Whereas Shakur was a force to be reckoned with at 130 lbs., his luster was diminished somewhat by his apparent inability to stand in the kitchen with a strong power punching technician of the same weight. While Stevenson was fighting smaller guys, his durability wasn’t a question. Against De Los Santos on Thursday night, it looked to some as though Shakur was being overly cautious.
“Not my best performance.”
Stevenson was honest about his disappointment with his performance during the post fight interviews. The power of De Los Santos was obviously giving him problems, and although he wouldn’t admit why, he didn’t deny that he was seriously averse to letting his power shots go. He knew there was heat coming back at him, and Shakur decided to play it safe.
While boxing is a sport in which gladiators put their lives on the line for the entertainment of others, it’s completely understandable that the gladiators have a sense of self-preservation. After all, this is the hurt business. There’s usually no one really looking out for the fighter, unless the fighter brings someone that cares about him. It’s the way it’s always been. Even the sparkling reputation of the WBC can’t negate the corruption in the sport of boxing.
But watching the constant hyping of a fighter throughout most of the majorly funded boxing channels can lead to heavy disappointment when the spectacle doesn’t live up to it. Stevenson acknowledged that he didn’t put on a very entertaining show, but didn’t really elaborate on what he could’ve done better.
After a dominant performance over Mexican rising star “Rayo” Valenzuela, De Los Santos had already made a name for himself as a Dominican star in the sport of boxing. With a victory over Rayo and Stevenson, he could’ve likely cemented himself in the headlines, as Dmitri Bivol did before him when he trounced Canelo Alvarez for every single round of their match.

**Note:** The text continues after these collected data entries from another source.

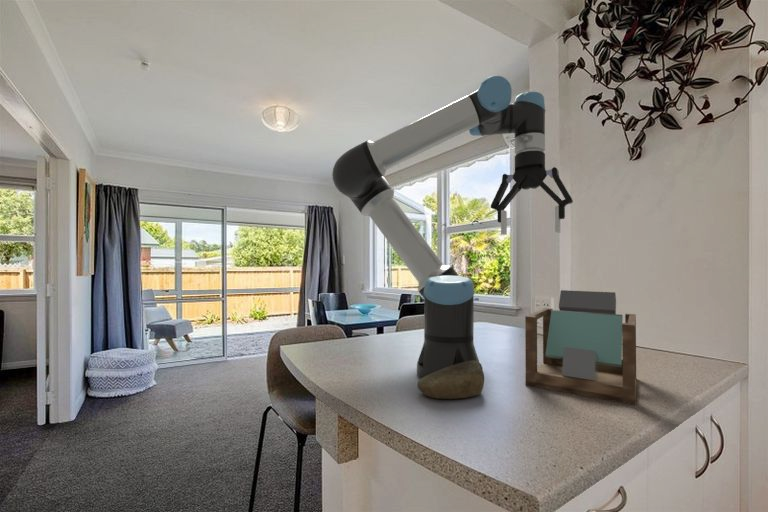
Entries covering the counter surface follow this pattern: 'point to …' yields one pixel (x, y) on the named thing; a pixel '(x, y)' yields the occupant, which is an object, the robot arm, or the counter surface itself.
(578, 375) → the gray cube
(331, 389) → the counter surface
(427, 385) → the stone
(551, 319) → the trapdoor
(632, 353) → the frame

Honestly, De Los Santos vs. Haney would be a much more interesting fight than Haney vs. Stevenson. It’s what the public would’ve expected to see, as it appeared to many that De Los Santos did enough to win the fight on Thursday. Haney has already weathered the storm against big punchers at 135 lbs. With Devin Haney definitively establishing himself as the undisputed King Of The Lightweights, a match against De Los Santos would be an interesting bit of eventual suspense in the story of Haney’s legacy.
It would’ve added genuine significance.
But instead, the odd, jerky machinations of the lawless sport of boxing manifest themselves again in another unsatisfactory decision. One can only wonder; if De Los Santos had a stronger media presence, a more powerful promoter, and more overall leverage in the fight, would that same performance on Thursday have earned him the nod?
Stevenson vs. De Los Santos II
Unsurprisingly, Stevenson appeared disinterested in rematching De Los Santos. Of course, from a risk-averse mindset, this makes perfect sense. I barely made it out of that one, on to the next. Quickly!
But if the man really did believe that it wasn’t his best performance, and that he knows that he can do better…why wouldn’t he want to prove it?
Why won’t Shakur Stevenson rematch Edwin De Los Santos?